Two things seem obvious to me by now. First, neither of President Obama’s most significant legislative accomplishments, the Affordable Care Act and the Dodd-Frank, are working nearly as well as their proponents hoped. In fact, each is likely to be increasingly bogged down by complex rule making and unintended consequences. Second, neither can be substantially changed without Democratic support. This is partly because Republicans will not control the Presidency and both house of Congress for at least four years. But it is also due to the fact that both address a widely recognized policy problem and contain positive aspects that should be kept. So what can be done to improve them?
The conventional wisdom seems to be that neither bill can be reformed because the Administration will not accept any changes that are not carefully limited in scope and pre-negotiated with the opposition. I believe this is overly pessimistic. Sensible reforms are possible, but only if Republicans and industry are willing to pursue a disciplined strategy that gives the President a reason to accept reform. Although this observation applies to both pieces of legislation, the following discussion focuses on financial reform because that is the issue I know most about and worked personally on.
The first observation is that, especially in this climate, the opponents of both acts cannot beat something with nothing. As mentioned above, both pieces of legislation addressed what were widely perceived to be serious national policy problems. Rather than put forward legislation that responded to the popular demand for a solution, Republicans and industry by and large opposed all efforts to pass a bill. This is not an unusual strategy for the minority party and successfully stopped legislation on climate change. However, it failed with health care and financial reform. Any effort to substantially change those bills now will have to be proceeded by the development of one or more well-defined partial reforms that truly do a better job of addressing the social problem that the public perceives. Right now such an alternative does not exist.

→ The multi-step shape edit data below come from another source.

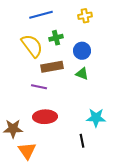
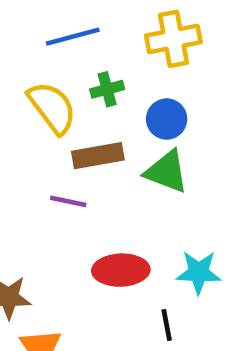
yellow cross: (85, 16) -> (173, 39), size x1.6
green triangle: (82, 74) -> (167, 172), size x1.5
red ellipse: (45, 117) -> (121, 270), moved

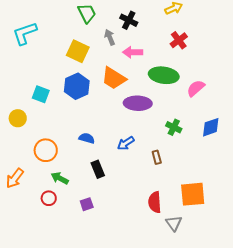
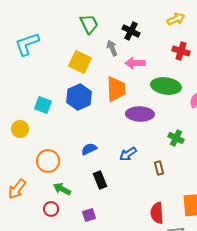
red cross: (179, 40) -> (181, 51), turned -36
orange trapezoid: (114, 78) -> (116, 89), turned -124
blue semicircle: (87, 138) -> (89, 149), turned -42

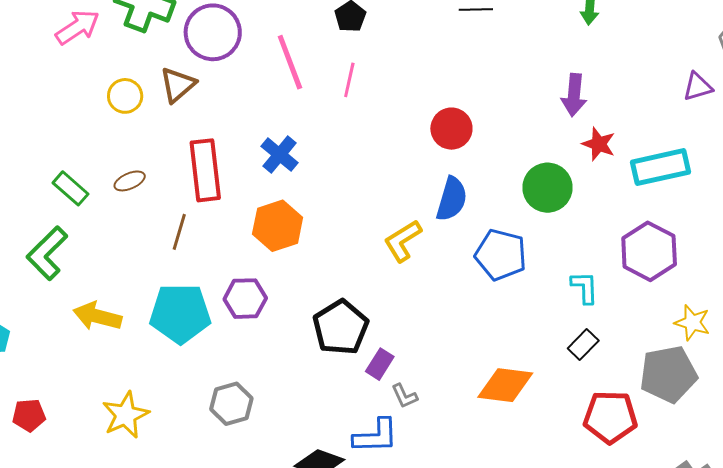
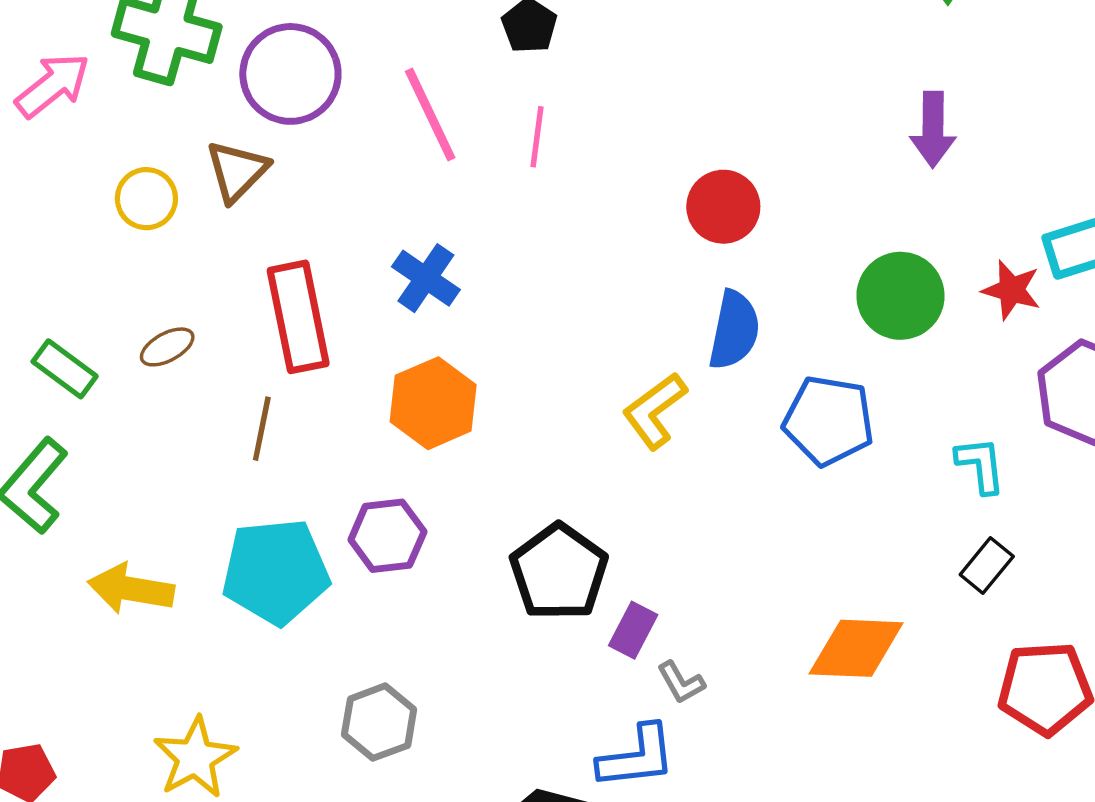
red star: (599, 144) -> (1011, 290), moved

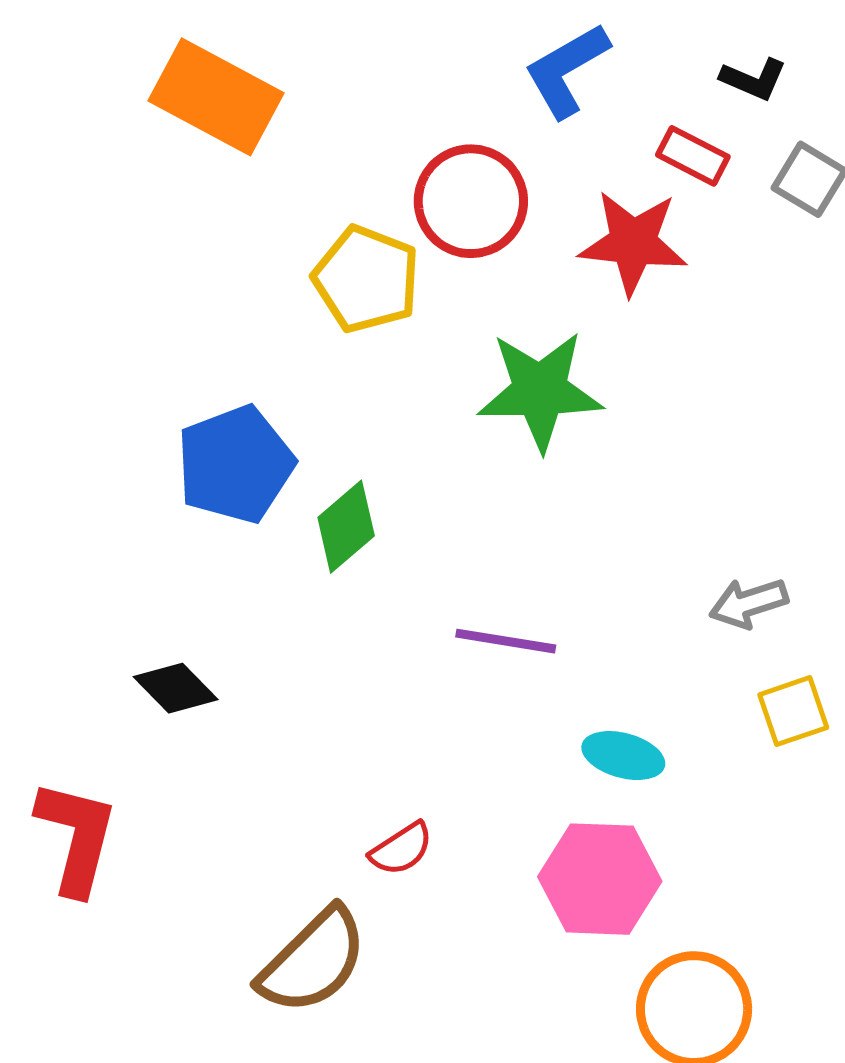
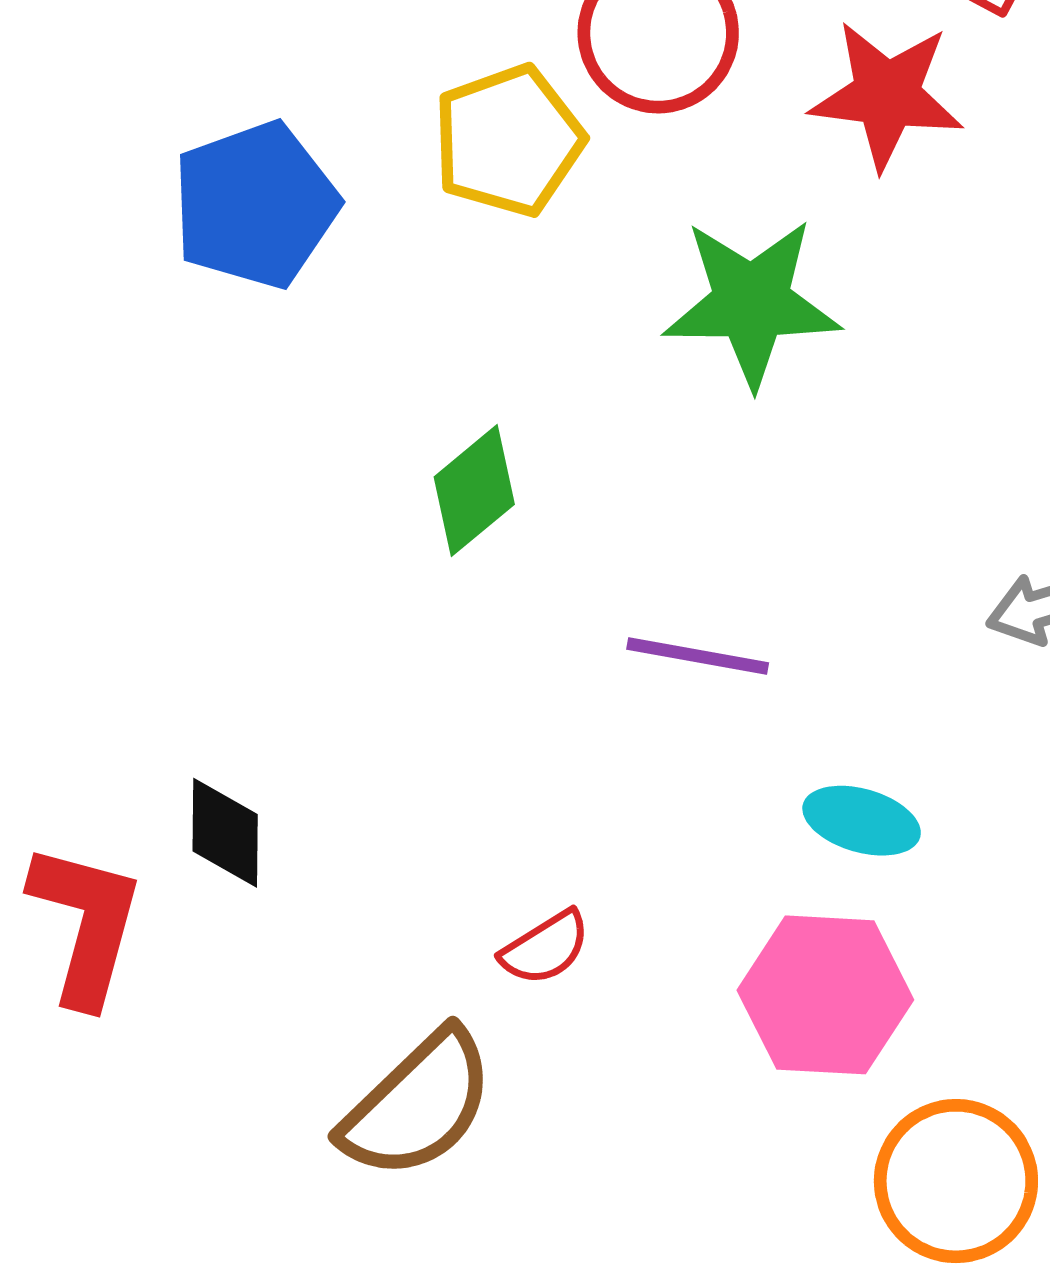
yellow pentagon: (366, 279) -> (508, 141), turned 30
blue pentagon: (235, 464) -> (255, 205), moved
black diamond: (176, 688) -> (225, 833), moved, turned 44

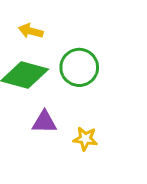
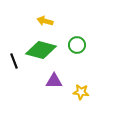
green circle: (79, 67) -> (77, 45), size x0.7

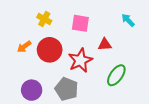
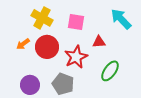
yellow cross: (44, 19) -> (42, 18), size x1.5
cyan arrow: (128, 20) -> (121, 19), size x1.6

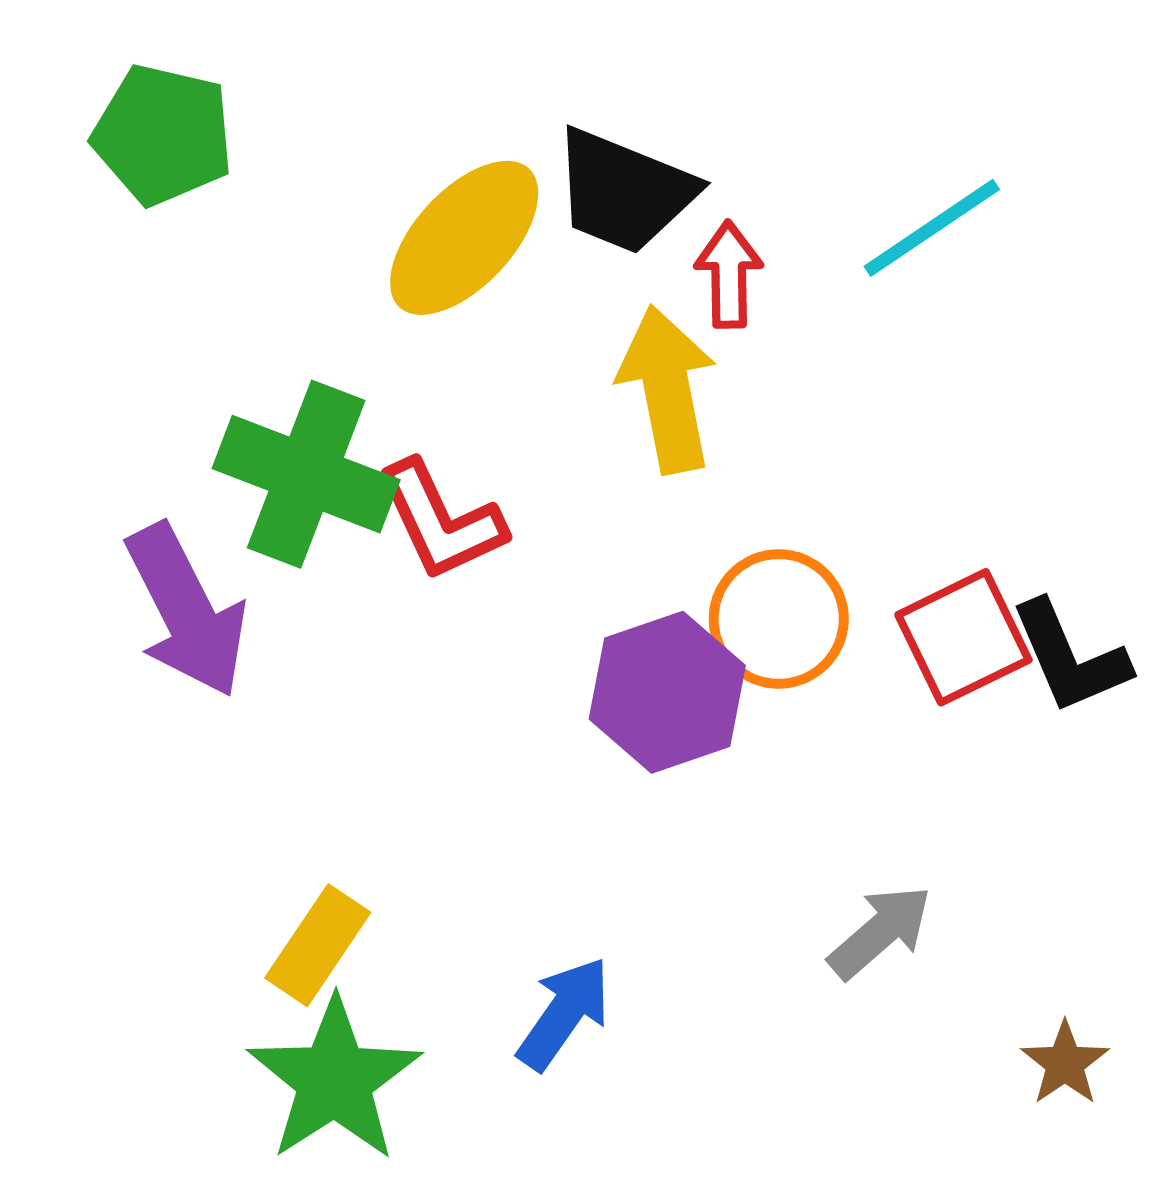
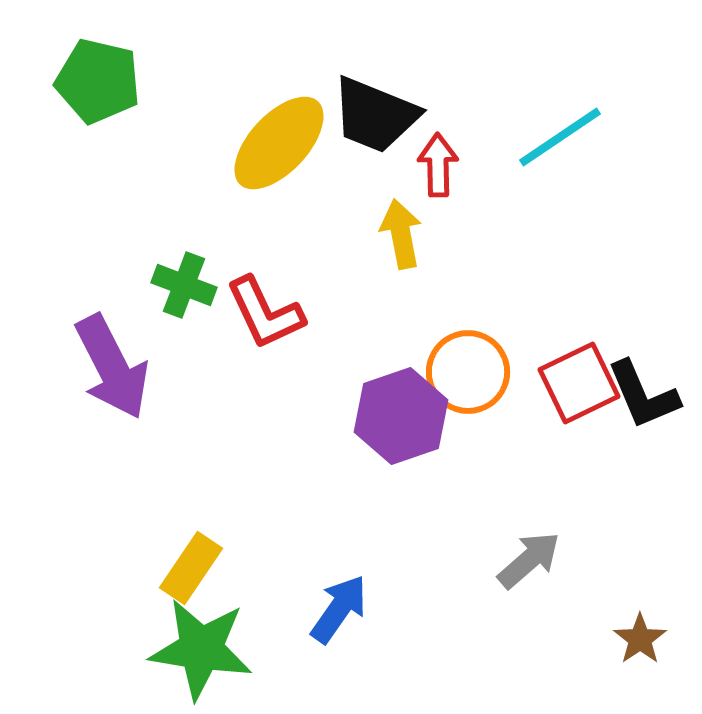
yellow arrow: (667, 389) -> (401, 234), size x0.7
green cross: (306, 474) -> (184, 285), size x0.6
green star: (334, 1080) -> (201, 649), turned -30

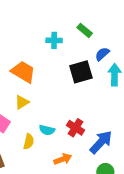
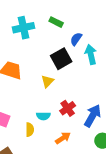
cyan cross: (54, 40) -> (23, 28), moved, size x1.5
yellow triangle: (22, 102) -> (48, 81), moved
red cross: (75, 128) -> (68, 108), turned 35

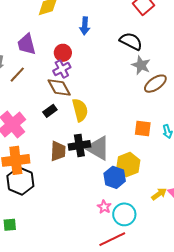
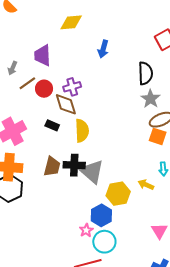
black semicircle: (131, 41) -> (145, 73), turned 50
red circle: (63, 53) -> (44, 89), moved
black rectangle: (50, 111) -> (52, 125), turned 48
orange square: (143, 128) -> (158, 136), moved
blue hexagon: (115, 177) -> (101, 215), moved
yellow arrow: (159, 194) -> (146, 185), moved, turned -133

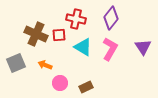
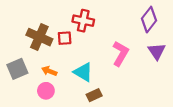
purple diamond: (111, 18) -> (149, 20), moved
cyan triangle: (83, 47) -> (83, 72), moved
pink circle: (60, 83) -> (46, 91), moved

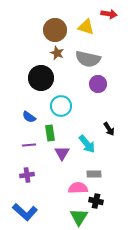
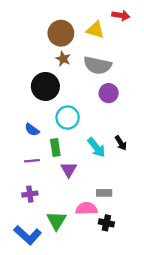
cyan arrow: (87, 144) -> (96, 147), moved
green triangle: (79, 217) -> (56, 221), moved

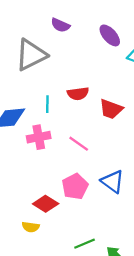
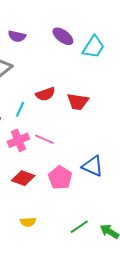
cyan line: (47, 104) -> (20, 109), turned 35
pink line: (79, 144) -> (44, 139), moved
red diamond: (46, 204) -> (23, 178), moved

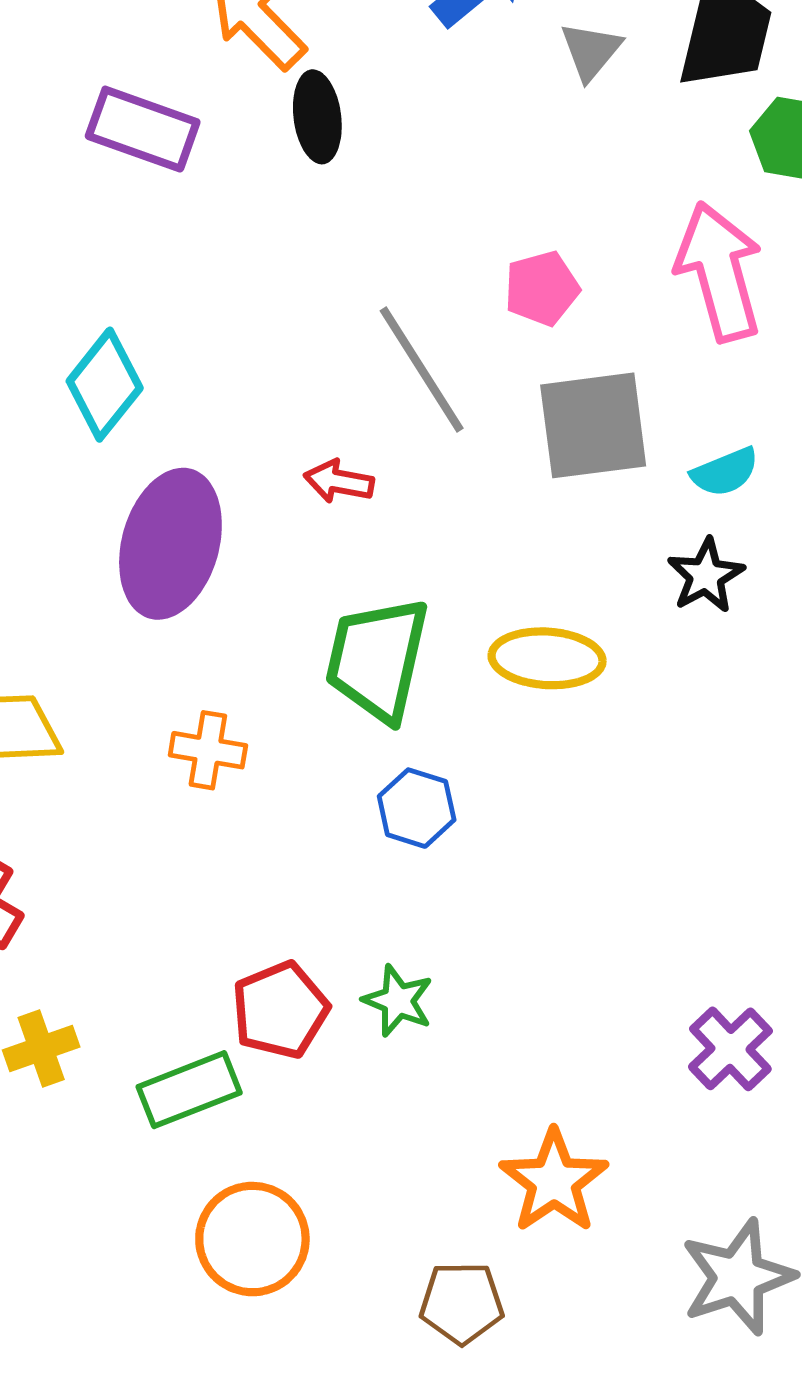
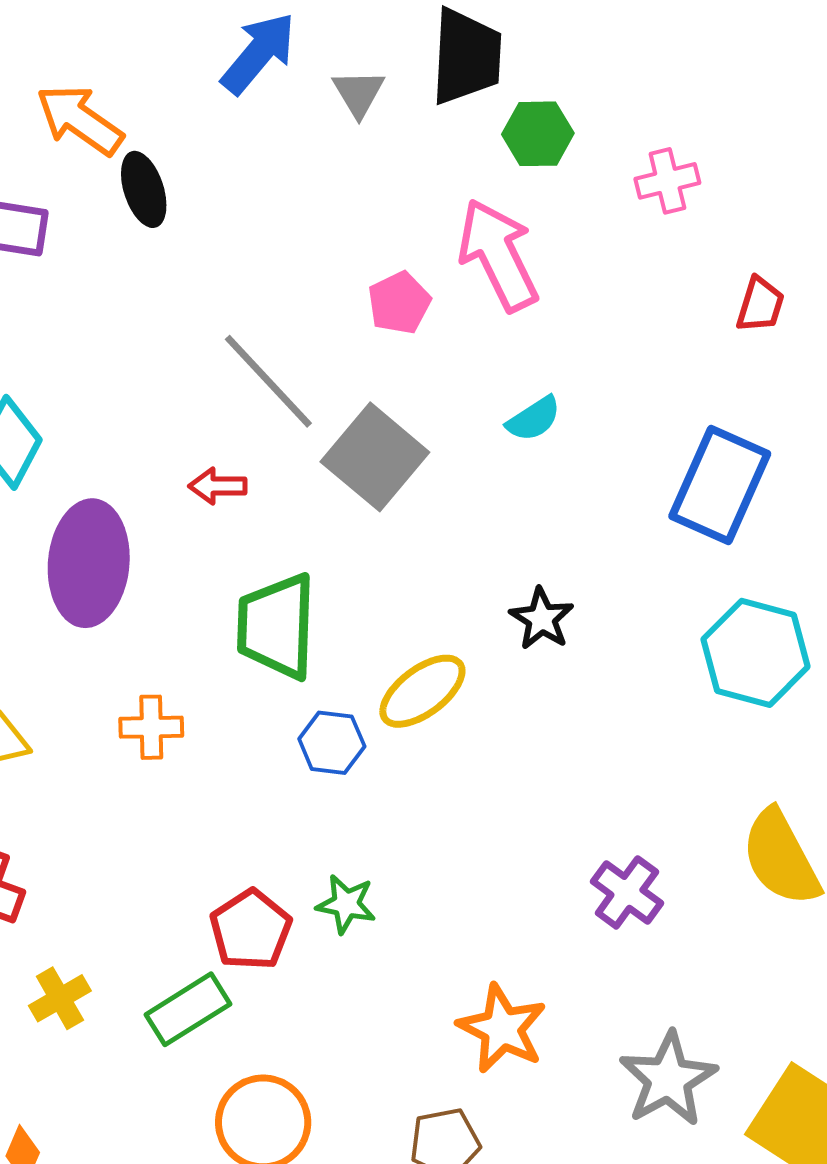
pink pentagon: (542, 288) -> (399, 303), moved
gray square: (593, 425) -> (375, 457), moved, turned -32
black star: (706, 576) -> (542, 619), moved
yellow ellipse: (547, 658) -> (422, 691), moved, turned -30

The second observation is that the Administration must be increasingly aware of the vulnerabilities created by its current unilateral approach. Although health care costs have increased at a slower pace for the last few years, this is not due to the Affordable Care Act and is likely to be temporary. At the same time, there are strong indications that employers and providers are likely to respond to the Act in ways that will upset the public. Insurers are indicating that they will ask for significant price increases, employers are exploring whether to reduce workers hours or raise premiums, some employees will likely have to buy insurance that is too expensive for them, and almost half of the states are opposing implementation in one way or another. In financial reform at least three problems are increasingly obvious: 1) Dodd-Frank did not fix the too-big-to-fail problem and may have made it worse; 2) regulators are struggling with the complexity and market consequences of reigning in such a large and fluid industry; and 3) the legal position of the Consumer Financial Protection Bureau is questionable. On the last item, there is a strong chance that the President’s appointment of Richard Cordray as its director was unconstitutional. If so, it would negate much of the rulemaking that the Bureau has done so far. Even more serious, the Administration cannot be certain that the Bureau itself is constitutional. Its concentration of power in one person and its freedom from appropriations makes it largely immune from control by either Congress or the President.
In this atmosphere, it is possible that a well-articulated and defined reform that better addressed one or more of the most problematical aspects of either bill could obtain the support of voters and some Democratic members. This would put pressure on the administration to at least consider reforms. The Administration might be even more amenable to changes if it was clear that accepting them would place a clear bipartisan stamp on the broader approach and eliminate much of the political and industry opposition to implementation. Control of the House assures Republicans that they can pass legislation through at least one chamber, raising the visibility of their alternatives. For Dodd-Frank two of the most sensible reforms would be the addition of a new chapter dealing with financial institutions to federal bankruptcy law and structural reforms to CFPB to subject it to appropriations and place it under a bipartisan commission rather than a single director. A new bankruptcy chapter should substantially reduce the too-big-to-fail problem by providing an alternative to government takeover of a financial institution. A deal on the CFPB could include the appointment of designated individuals to the commission and affirm all prior regulations issued by it, thus giving the Administration certainty that its work would continue.
The problem is that Republicans have not developed such a firm alternative. A good model for an alternative can be found in the Pew Financial Reform Project which convened at Task Force of bipartisan financial experts to develop a consensus plan for reform. The plan called for many of the key components of financial reform but did so in a way that addressed the legitimate concerns of both sides of the debate. Although the proposal was never translated into legislative language, it remains a possible template for ideas. Without offering the public or the Administration a better alternative that meets its legitimate needs, Republicans and industry will continue to find themselves following rather than leading the debate. Both pieces of legislation may eventually run into more serious obstacles, but even if they do, the public will likely continue to trust Democrats on the issue. For industries struggling to adapt to rapid change and a party in need of revival, that is not a prescription for success.